▶ **Passage shown**:

════════

They sent out an e-mail at the Los Angeles Times last Monday. "Effective immediately," said the missive, "all references to the Times Mirror Co. or to Times Mirror Square are to be removed from the paper."

And so, on Tuesday -- in the Los Angeles

Times anyway -- Times Mirror ceased to exist. The boards of directors of Tribune Co. and Times Mirror Co. had agreed that the former would acquire the latter.

The dissolution of what was once a great newspaper company is, in some ways, more hurtful than the closure of but one newspaper. Either way, something is lost.

But in a world of rapidly increasing consolidation throughout business, it shouldn't be surprising that newspapers are as vulnerable as any other industry.

In fact, as the retail business has consolidated -- and has been transformed by the marts, K and Wal -- newspapers have lost much of their retail base.

And, despite the recent upturn in national advertising, newspapers remain resolutely local. As the local community changes -- as society changes -- so does the newspaper business. Whereas there was once an advertising base and a readership base that could support two -- or more -- newspapers in a community, today our readers tell us they don't have time and our advertisers tell us they don't have the money.

I believe, therefore, it is natural for consolidation to occur in the newspaper industry. As there are fewer and fewer customers, there will be fewer and fewer newspapers and newspaper companies.

Industry analyst John Morton observed in his column in the American Journalism Review recently that Katherine Graham, the grande dame of the Washington Post, once said that it takes just as much energy to manage a big paper as a small one. This probably comes as a shock to Gannett Co. Inc., a company that appears to be back on the acquisition track.

Gannett last week purchased 21 of Thomson Corp.'s 55 daily papers, eight of them in Ohio (where it already owns the Cincinnati Enquirer and three other titles). Curiously, Gannett shunned a ninth Thomson Ohio property -- The Repository of Canton. Could it be that the 63,711-circulation Repository (which also has a weekly operation) was too big for Gannett?

What these consolidations are showing is that every newspaper company has its own beliefs about where its strengths lie. Gannett, Community Newpaper Holdings (another big Thomson buyer), Dow Jones/Ottaway and the New York Times Regional Group believe only small properties are manageable. Tribune -- with its acquisition of Times Mirror -- appears to be confident about its abilities to cross-pollinate television, newspapers and the Internet (a strategy shared by Belo Corp. and Media General).

════════

Dataset records

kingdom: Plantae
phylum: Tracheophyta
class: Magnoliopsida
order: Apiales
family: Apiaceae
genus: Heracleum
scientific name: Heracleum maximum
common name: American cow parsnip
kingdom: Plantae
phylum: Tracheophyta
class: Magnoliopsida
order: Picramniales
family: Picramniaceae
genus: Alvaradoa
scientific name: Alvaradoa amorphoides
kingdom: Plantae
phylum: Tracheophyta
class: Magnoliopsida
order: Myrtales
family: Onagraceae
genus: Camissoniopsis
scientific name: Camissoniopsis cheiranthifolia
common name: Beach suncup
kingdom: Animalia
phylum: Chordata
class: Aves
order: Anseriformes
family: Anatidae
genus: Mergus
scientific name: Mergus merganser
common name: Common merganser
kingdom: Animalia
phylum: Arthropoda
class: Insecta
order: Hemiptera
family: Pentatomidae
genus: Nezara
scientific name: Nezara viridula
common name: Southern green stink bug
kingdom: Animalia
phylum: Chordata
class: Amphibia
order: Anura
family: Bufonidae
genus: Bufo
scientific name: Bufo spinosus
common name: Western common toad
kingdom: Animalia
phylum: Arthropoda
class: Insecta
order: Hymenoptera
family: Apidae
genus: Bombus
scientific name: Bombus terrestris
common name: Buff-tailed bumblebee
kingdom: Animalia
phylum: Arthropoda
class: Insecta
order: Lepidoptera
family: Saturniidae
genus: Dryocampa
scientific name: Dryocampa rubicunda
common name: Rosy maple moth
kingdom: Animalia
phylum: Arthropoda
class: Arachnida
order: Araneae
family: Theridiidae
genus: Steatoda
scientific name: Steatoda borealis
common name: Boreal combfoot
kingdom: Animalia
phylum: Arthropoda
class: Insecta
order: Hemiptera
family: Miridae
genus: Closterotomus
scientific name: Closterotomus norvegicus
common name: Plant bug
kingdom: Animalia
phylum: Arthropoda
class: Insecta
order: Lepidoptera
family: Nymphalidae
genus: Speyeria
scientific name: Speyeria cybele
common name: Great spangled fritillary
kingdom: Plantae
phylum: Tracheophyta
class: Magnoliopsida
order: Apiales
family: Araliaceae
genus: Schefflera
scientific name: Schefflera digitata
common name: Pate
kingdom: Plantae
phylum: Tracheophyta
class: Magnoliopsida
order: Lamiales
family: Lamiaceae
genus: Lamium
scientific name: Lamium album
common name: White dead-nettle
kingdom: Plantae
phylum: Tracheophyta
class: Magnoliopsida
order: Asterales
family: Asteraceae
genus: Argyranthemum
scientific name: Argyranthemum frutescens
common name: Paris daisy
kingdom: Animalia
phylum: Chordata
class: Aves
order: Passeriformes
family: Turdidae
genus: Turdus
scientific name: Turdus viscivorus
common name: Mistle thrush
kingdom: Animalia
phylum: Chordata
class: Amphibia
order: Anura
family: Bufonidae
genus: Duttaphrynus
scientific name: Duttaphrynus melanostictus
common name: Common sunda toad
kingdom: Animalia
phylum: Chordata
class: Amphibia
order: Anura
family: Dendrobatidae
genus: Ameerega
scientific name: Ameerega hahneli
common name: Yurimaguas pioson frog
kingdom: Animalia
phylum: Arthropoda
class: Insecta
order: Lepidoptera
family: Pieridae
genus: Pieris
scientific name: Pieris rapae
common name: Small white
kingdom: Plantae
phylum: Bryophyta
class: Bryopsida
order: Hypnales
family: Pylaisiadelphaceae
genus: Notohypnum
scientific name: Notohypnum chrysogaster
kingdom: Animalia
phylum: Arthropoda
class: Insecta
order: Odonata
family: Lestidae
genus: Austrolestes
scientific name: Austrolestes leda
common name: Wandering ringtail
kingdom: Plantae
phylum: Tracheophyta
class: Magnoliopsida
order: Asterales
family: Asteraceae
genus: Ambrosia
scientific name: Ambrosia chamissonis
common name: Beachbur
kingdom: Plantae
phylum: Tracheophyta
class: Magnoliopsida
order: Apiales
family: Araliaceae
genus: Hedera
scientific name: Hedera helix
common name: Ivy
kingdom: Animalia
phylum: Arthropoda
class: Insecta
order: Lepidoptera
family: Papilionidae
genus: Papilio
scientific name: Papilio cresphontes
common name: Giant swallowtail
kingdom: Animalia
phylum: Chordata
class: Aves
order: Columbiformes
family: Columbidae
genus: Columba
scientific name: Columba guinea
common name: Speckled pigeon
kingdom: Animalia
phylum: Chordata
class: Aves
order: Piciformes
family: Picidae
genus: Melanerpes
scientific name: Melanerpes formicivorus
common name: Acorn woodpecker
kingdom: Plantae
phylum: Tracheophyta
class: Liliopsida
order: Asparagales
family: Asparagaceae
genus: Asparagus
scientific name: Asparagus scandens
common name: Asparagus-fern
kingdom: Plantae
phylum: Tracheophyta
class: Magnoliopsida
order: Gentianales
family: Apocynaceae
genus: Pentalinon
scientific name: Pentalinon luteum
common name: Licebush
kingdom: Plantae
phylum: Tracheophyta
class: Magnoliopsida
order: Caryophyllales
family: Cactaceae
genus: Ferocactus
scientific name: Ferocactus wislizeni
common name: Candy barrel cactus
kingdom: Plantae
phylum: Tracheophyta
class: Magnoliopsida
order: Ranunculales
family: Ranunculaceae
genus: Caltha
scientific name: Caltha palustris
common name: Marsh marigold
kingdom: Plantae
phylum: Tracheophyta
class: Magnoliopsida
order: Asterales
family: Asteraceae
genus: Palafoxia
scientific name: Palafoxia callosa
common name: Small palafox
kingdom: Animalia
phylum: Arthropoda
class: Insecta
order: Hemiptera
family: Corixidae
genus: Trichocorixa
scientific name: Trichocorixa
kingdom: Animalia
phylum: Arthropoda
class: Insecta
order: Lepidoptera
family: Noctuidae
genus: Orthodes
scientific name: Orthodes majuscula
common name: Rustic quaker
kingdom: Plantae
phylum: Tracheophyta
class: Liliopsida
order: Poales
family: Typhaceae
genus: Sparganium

════════

▶ **The tasks**:
(A) Return the newspaper article's text from "They sent out" to "acquire the latter.".
(B) In the entries, take the lines from the line with "genus: Asparagus" to the line with "genus: Ferocactus" and substitute "vernacular name" for "common name" in them, leaving everything else unchanged. Give back only those lines.
The newspaper article and the entries have no connection to each other.

▶ **Completed exercise**:
(A)
They sent out an e-mail at the Los Angeles Times last Monday. "Effective immediately," said the missive, "all references to the Times Mirror Co. or to Times Mirror Square are to be removed from the paper."

And so, on Tuesday -- in the Los Angeles

Times anyway -- Times Mirror ceased to exist. The boards of directors of Tribune Co. and Times Mirror Co. had agreed that the former would acquire the latter.

(B)
genus: Asparagus
scientific name: Asparagus scandens
vernacular name: Asparagus-fern
kingdom: Plantae
phylum: Tracheophyta
class: Magnoliopsida
order: Gentianales
family: Apocynaceae
genus: Pentalinon
scientific name: Pentalinon luteum
vernacular name: Licebush
kingdom: Plantae
phylum: Tracheophyta
class: Magnoliopsida
order: Caryophyllales
family: Cactaceae
genus: Ferocactus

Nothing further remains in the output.